I am riding around Sunnyside anticlockwise trying to trace the railroad easement from Leesburg to Tavares. I am seeking any trace of Eldorado a small settlement on the south eastern corner of Sunnyside which in 1890 was connected by train to Leesburg and Tavares and by steamboat to Astor on the St Johns River. Eldorado even had a post office from 1886 until 1910.
I should have asked these guys the way! Blue marks the old railroad line, red is the Stivender property.
Initially I could find nothing apart from waterfront homes and docks. But
it turned out not to be a waste of time as I met a home owner who had lived
there since before the railroad tracks had been removed. He showed me the old
route behind his home and explained it went behind an old house and that I could
see more of the easement at Camp Horizon a Christian retreat further down the
road. I went to the camp, jumped a gate and was able to follow the RR easement
as far as Leesburg Airport. A lot of the early trains would have run on a
trestle in this area where later railroad companies built a causeway.
On my way back I found the old house the neighbor had mentioned - in total
disrepair.
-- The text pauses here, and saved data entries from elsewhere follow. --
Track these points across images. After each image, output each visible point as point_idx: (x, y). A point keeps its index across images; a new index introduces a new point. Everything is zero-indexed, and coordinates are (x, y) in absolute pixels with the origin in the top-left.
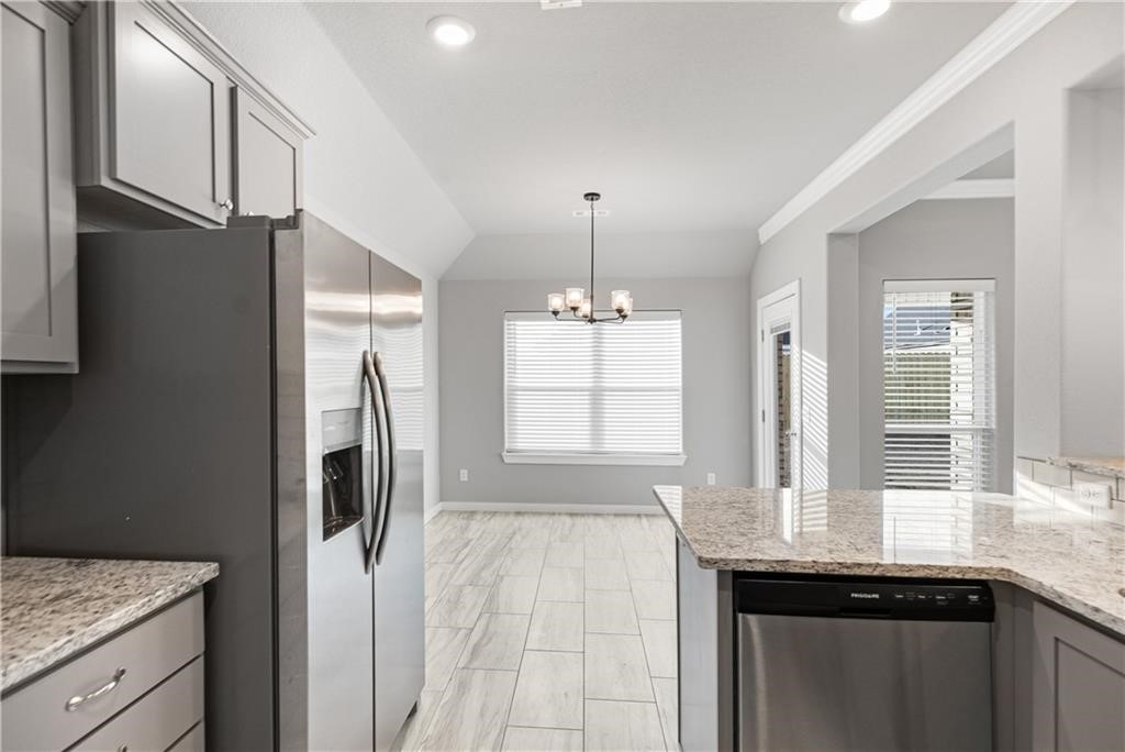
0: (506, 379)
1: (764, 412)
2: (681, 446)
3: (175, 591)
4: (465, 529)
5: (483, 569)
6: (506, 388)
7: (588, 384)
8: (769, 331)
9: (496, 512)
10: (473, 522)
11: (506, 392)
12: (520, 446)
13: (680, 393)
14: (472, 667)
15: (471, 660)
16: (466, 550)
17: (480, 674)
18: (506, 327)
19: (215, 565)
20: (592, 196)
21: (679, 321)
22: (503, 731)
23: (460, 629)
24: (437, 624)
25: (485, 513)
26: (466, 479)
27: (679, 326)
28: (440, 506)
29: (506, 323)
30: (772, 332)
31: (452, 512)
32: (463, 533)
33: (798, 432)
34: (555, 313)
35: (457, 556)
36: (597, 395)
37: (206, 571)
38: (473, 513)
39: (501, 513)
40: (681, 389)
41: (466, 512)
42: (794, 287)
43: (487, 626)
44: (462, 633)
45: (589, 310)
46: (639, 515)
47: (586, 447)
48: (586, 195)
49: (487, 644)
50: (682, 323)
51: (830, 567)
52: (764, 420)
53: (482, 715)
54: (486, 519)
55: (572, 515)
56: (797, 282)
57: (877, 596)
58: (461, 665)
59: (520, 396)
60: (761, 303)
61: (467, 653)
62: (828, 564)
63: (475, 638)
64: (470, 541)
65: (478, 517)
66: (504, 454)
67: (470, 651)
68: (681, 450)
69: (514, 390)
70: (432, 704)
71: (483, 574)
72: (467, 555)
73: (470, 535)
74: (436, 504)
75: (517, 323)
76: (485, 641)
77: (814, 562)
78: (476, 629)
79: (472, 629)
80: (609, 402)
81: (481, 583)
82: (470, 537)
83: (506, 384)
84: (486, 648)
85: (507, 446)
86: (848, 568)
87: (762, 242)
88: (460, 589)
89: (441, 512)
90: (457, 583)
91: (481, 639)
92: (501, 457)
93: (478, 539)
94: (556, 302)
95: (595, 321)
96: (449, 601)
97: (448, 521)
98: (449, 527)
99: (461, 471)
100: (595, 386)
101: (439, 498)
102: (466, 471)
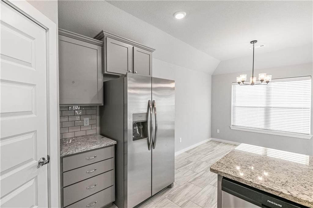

I hadn't previously seen it as the only thing visible from the road
is its windmill and water tower. The house is concealed by oaks and spanish
moss. In its early days it had been a magnificent home with a tower and widow’s
walk. I later found out that this is the Stivender house built in 1881. Dr.
Arthur Avreham Stivender (1842-1900) was born in Alabama and came to the area in
1861 with his mother Margaret Gillie Anne Lee of the founding family of Leesburg
and his siblings. He was a dentist but better known as a citrus grower on the
land around his house. On the lakefront Stivender built a dock and a packing
house where trains and steamboats would stop to transfer supplies and pick up
citrus and vegetables from all over the lake.
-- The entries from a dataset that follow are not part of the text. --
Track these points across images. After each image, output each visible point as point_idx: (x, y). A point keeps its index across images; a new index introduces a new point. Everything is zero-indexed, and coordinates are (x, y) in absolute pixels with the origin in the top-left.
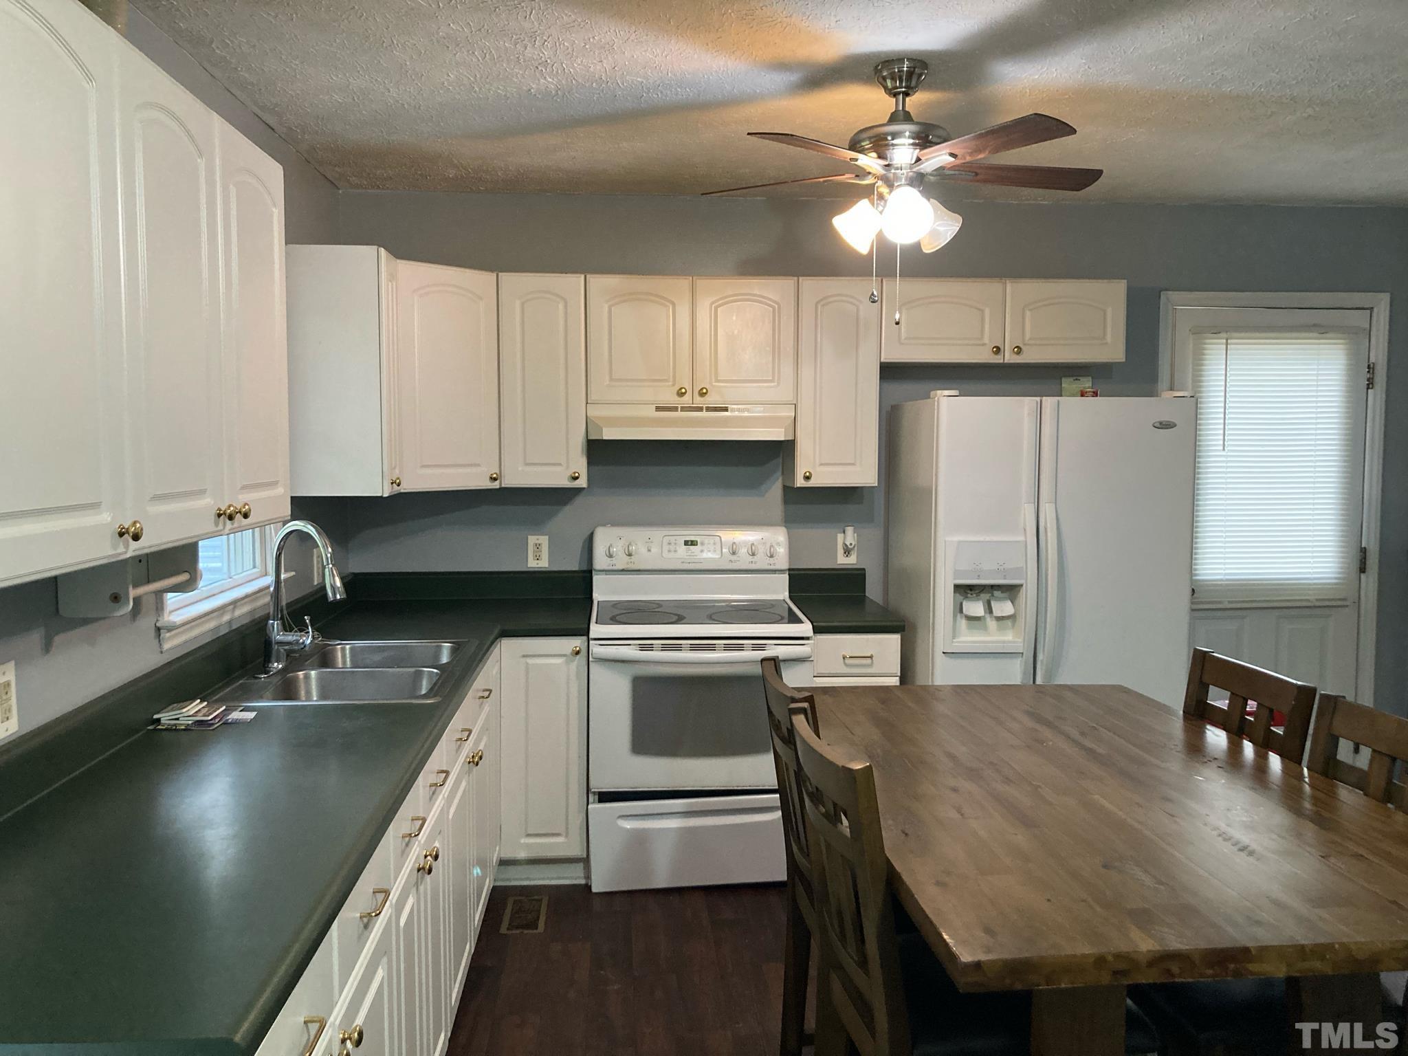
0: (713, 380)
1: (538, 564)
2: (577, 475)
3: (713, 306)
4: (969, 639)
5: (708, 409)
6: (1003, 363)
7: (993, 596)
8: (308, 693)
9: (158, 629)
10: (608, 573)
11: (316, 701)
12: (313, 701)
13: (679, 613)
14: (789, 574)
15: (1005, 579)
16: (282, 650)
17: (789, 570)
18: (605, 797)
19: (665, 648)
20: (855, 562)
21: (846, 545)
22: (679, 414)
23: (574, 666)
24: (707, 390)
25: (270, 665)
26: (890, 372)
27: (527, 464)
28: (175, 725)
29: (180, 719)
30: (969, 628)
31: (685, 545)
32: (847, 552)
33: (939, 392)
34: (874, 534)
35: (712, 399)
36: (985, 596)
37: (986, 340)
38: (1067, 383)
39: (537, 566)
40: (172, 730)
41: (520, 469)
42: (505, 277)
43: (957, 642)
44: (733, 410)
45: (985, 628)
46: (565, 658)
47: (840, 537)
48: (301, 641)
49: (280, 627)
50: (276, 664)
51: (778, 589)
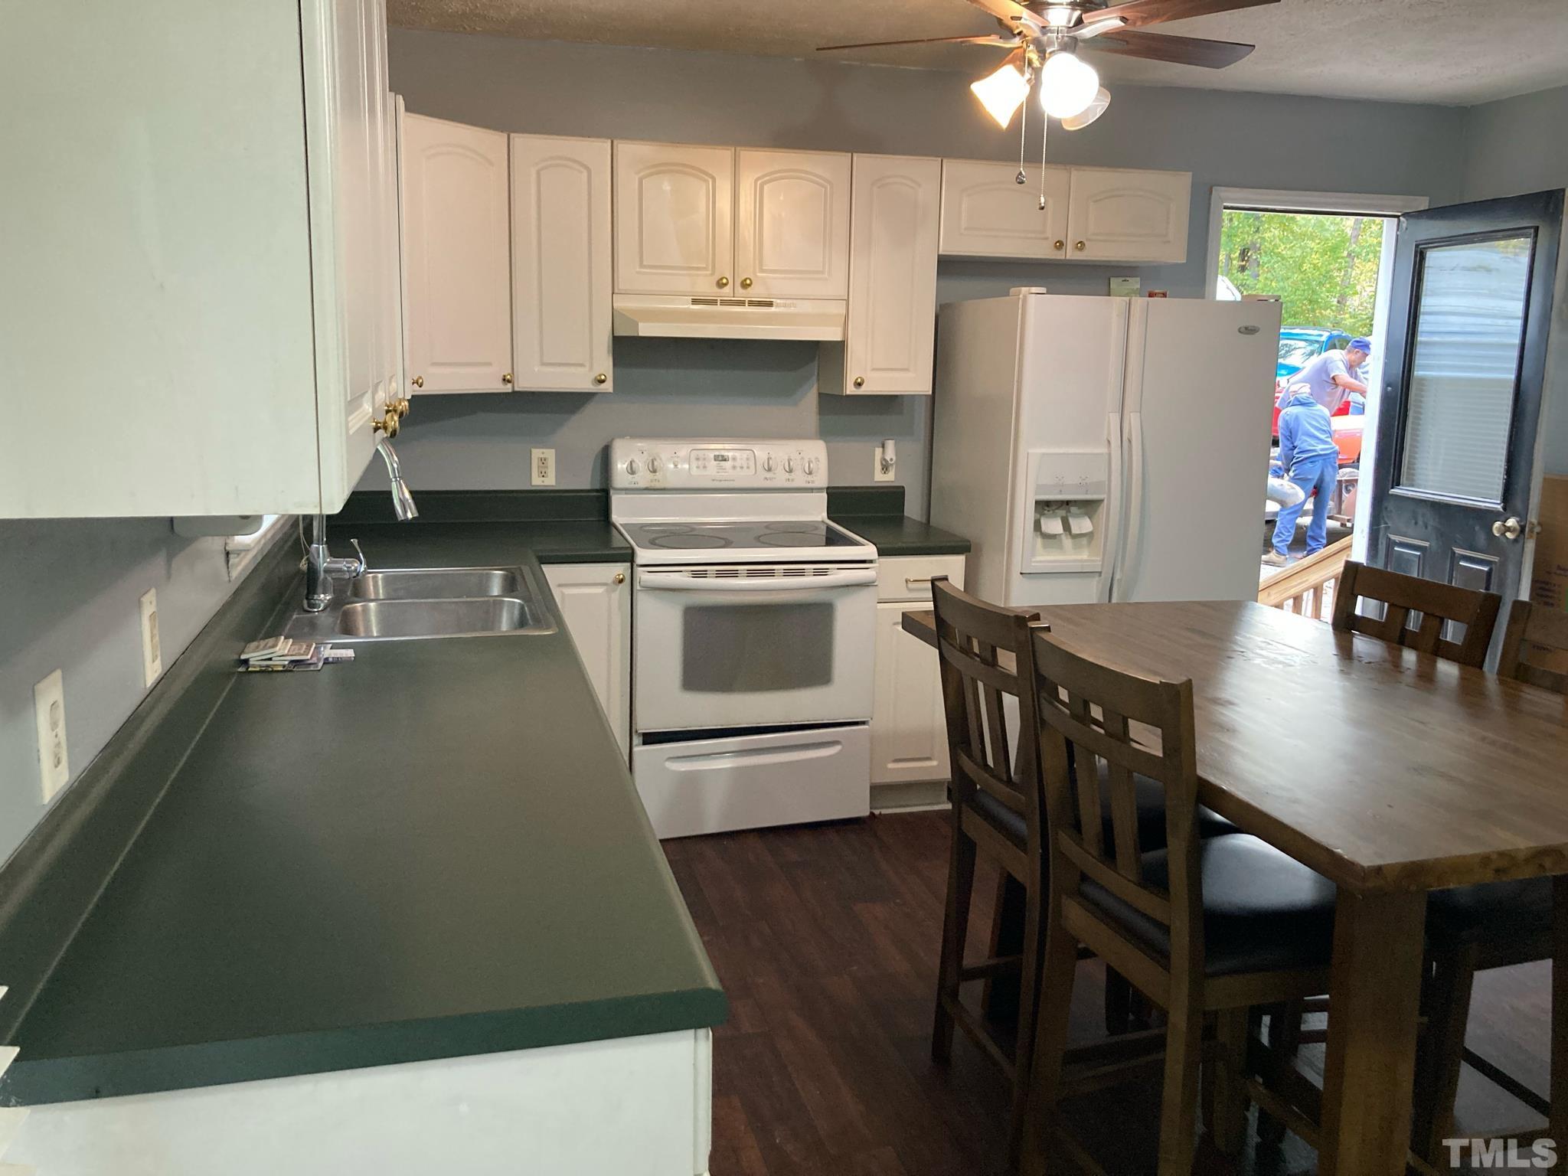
0: (757, 270)
1: (543, 482)
2: (603, 377)
3: (759, 183)
4: (1045, 558)
5: (751, 303)
6: (1065, 260)
7: (1070, 512)
8: (368, 629)
9: (228, 554)
10: (627, 492)
11: (377, 637)
12: (373, 637)
13: (725, 537)
14: (827, 493)
15: (1087, 494)
16: (329, 578)
17: (828, 488)
18: (650, 739)
19: (720, 575)
20: (893, 480)
21: (885, 460)
22: (719, 308)
23: (615, 596)
24: (750, 280)
25: (316, 597)
26: (949, 266)
27: (543, 364)
28: (268, 666)
29: (273, 659)
30: (1045, 547)
31: (715, 460)
32: (885, 468)
33: (1024, 290)
34: (916, 448)
35: (756, 292)
36: (1062, 512)
37: (1049, 234)
38: (1115, 283)
39: (542, 484)
40: (267, 672)
41: (536, 370)
42: (520, 140)
43: (1035, 562)
44: (778, 306)
45: (1061, 547)
46: (605, 587)
47: (878, 451)
48: (353, 568)
49: (326, 552)
50: (322, 596)
51: (816, 511)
The no longer existing Stivender rail depot, docks and packing house and an
1895 image of the train near Eldorado.
Stivenders son was into racing cars in the early 20th century. His race
track is now what we know as Sunnyside Loop. The Stivender House was featured in
the 2009 film "Away We Go". The Seaboard Coastline Railway continued service
between Leesburg and Tavares until 1949. The house burned to the ground a few months after I wrote this article.